A música de cada Porto

Em uma cidade de praia como Porto de Galinhas, turistas e pernambucanos aproveitam os benefícios da música, que parece tocar cada um em um ritmo diferente.

Em um sábado à noite agitado na cidade de Porto de Galinhas, muitas pessoas estavam na rua buscando alguma atividade para fazer. Ainda era janeiro, e com o carnaval se aproximando, a vontade de cair na folia aumenta entre pernambucanos e turistas. Mas, com poucas opções, a maioria acabou indo à praia ou sentando em bares e restaurantes com música cantadas ao vivo. O que, por aqui, não falta. A semana marcava as festividades pela Nossa Senhora do Desterro, muito querida pelos que moram aqui. Um palco estava montado numa das praças da cidade, mas ninguém sabia ao certo da programação aquele dia. Até que por volta das 20 horas, para alegria de todos que estavam na cidade, um show começou. Simone aparentava estar na faixa dos 45 anos, enquanto seu companheiro, na guitarra, 50. E com apenas uma guitarra e sua voz, Simone deu vida a cidade com os mais diversos gêneros musicais. Com funk, sertanejo de todos os tipos, forró, MPB e axé, o casal fez que uma pequena multidão se formasse em volta do palco.

A dupla começou atraindo a atenção de mulheres de meia idade, a maioria estava entre amigas. Depois, alguns jovens não resistiram e tiveram que admitir, o show era mais atrativo que a única balada da cidade. Aos poucos, pessoas de todas as idades e gêneros se aglomeraram para cantar de tudo.

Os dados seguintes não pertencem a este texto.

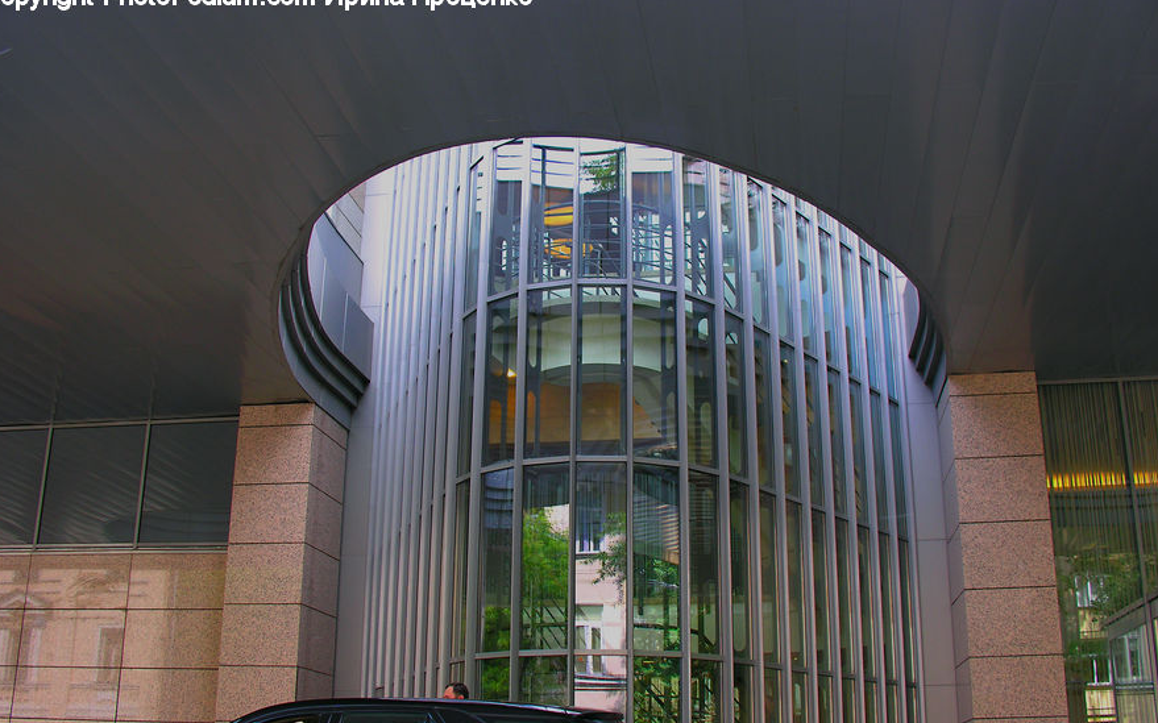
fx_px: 1199
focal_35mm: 38
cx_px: 574
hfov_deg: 51.6
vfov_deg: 33.5
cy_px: 409
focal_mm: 8.9
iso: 50
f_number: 3.2
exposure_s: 1/52.6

Em certo momento, começou uma seleção de músicas animadas, aquelas que todo mundo sabe cantar e dançar. Na frente do palco e apoiadas no chão estavam duas grandes caixas de som, elas tinham um metro e meio de altura por um metro de largura. Duas meninas brancas, uma de vestido florido, aparentava ter 10 anos, outra com uma jardineira, com no máximo 7 anos, sentaram em cima das caixas enquanto seus pais dançavam com os amigos.

Pouco tempo depois, na outra extremidade da praça, dois meninos negros com as mesmas idades sentaram na segunda caixa de som. Ambos estavam sem chinelo, com roupas velhas que não lhe serviam bem, o mais novo estava apenas com uma bermuda rasgada e apertada. Com seus cabelos mal cortados, eles se acomodaram para ver o show. Turistas que estavam por ali decidiram, quase instintivamente, mudar de lugar, uns foram para o meio da praça, outros simplesmente foram perto da outra caixa de som, onde estavam as meninas bem vestidas. O mais velho notou, passou a mão nas costas do mais novo, como quem diz que estava disposto a protegê-lo, e pegou do bolso uma guia azul clara, um adereço de contas usados para proteção em religiões afro descendentes, pela cor deveria ser de Iemanjá. Depois de um tempo segurando, a colocou no pescoço.

Cena do filme “Capitães da Areia” inspirado no livro com mesmo nome de Jorge Amado.

O mais novo dos meninos se encantava com o show, com o poder da cantora, que vestia azul claro, de animar o povo. Ele sentou virado completamente para o palco, como se soubesse que podia se divertir um pouco, pois o seu colega iria te proteger. Simone chamou seu filho, Arthur, 10, para cantar um pouco para cidade. O menino encantou a todos, deu um show de sertanejo universitário, com direito a dança e interação com a plateia. Nesse momento, o menino mais novo sentado na caixa de som, dava risada e se encantava ao mesmo tempo. O mais velho, aparentava estar chateado. Afinal, as pessoas que saíram de perto deles, duas crianças bonitas, também aplaudiam o filho da cantora. Logo, Simone voltou ao palco. Começou a cantar “Não quero dinheiro”, de Tim Maia. Nesse momento, ambos pareceram felizes por conhecer a música. Só sabiam cantar o refrão, mas parecia mais do que suficiente.

Algumas músicas depois, o mais velho desceu da caixa de som. No primeiro intervalo entre músicas, o mais novo, empolgado, perguntou qual era o nome da dupla que alegrava a noite da cidade nordestina e pediu para que voltassem. Simone e Cobra responderam com um sorriso no rosto, como se aquele fosse o primeiro a elogiá-los, ou pelo menos o mais importante. Ele desceu e seguiu seu colega mais velho para longe, animado pela noite que teve. Como se a  música tivesse lhe dado energia para seguir pelo resto da semana.